How do you find the maximum, minimum and inflection points and concavity for the function f(x)=6x^6+12x+6?

Jun 20, 2016

Relative minimum at $x = {\left(- \frac{1}{3}\right)}^{\frac{1}{5}}$.
Always concave up and no inflection points.

Explanation:

$f ' \left(x\right) = 36 {x}^{5} + 12$
$f ' ' \left(x\right) = 180$

To find relative maxima, set $f ' \left(x\right) = 0$.
So, $36 {x}^{5} + 12 = 0$
$\therefore$ ${x}^{5} = - \frac{1}{3}$
$\therefore x = {\left(- \frac{1}{3}\right)}^{\frac{1}{5}}$

Now, use the sign test to determine the relative maximum and minimum of the function.

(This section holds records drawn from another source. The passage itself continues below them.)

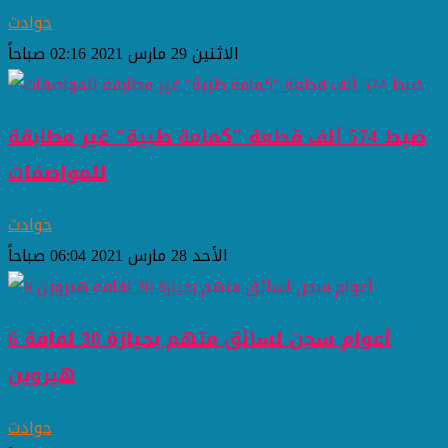
حوادث
الاثنين 29 مارس 2021 02:16 صباحاً
ضبط 574 ألف قطعة "كمامة طبية" غير مطابقة
للمواصفات
حوادث
الأحد 28 مارس 2021 06:04 صباحاً
6 أعوام سجن لسائق متهم بحيازة 30 لفافة
هيروين
حوادث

For - infinity$< x < {\left(- \frac{1}{3}\right)}^{\frac{1}{5}}$, the function is decreasing.
For ${\left(- \frac{1}{3}\right)}^{\frac{1}{5}} < x <$ infinity, the function is increasing.
Therefore, the function has relative minimum at $x = {\left(- \frac{1}{3}\right)}^{\frac{1}{5}}$

Regarding concavity of the function, since the second derivative is always positive, we can determine that the function is always concave up and has no inflection points.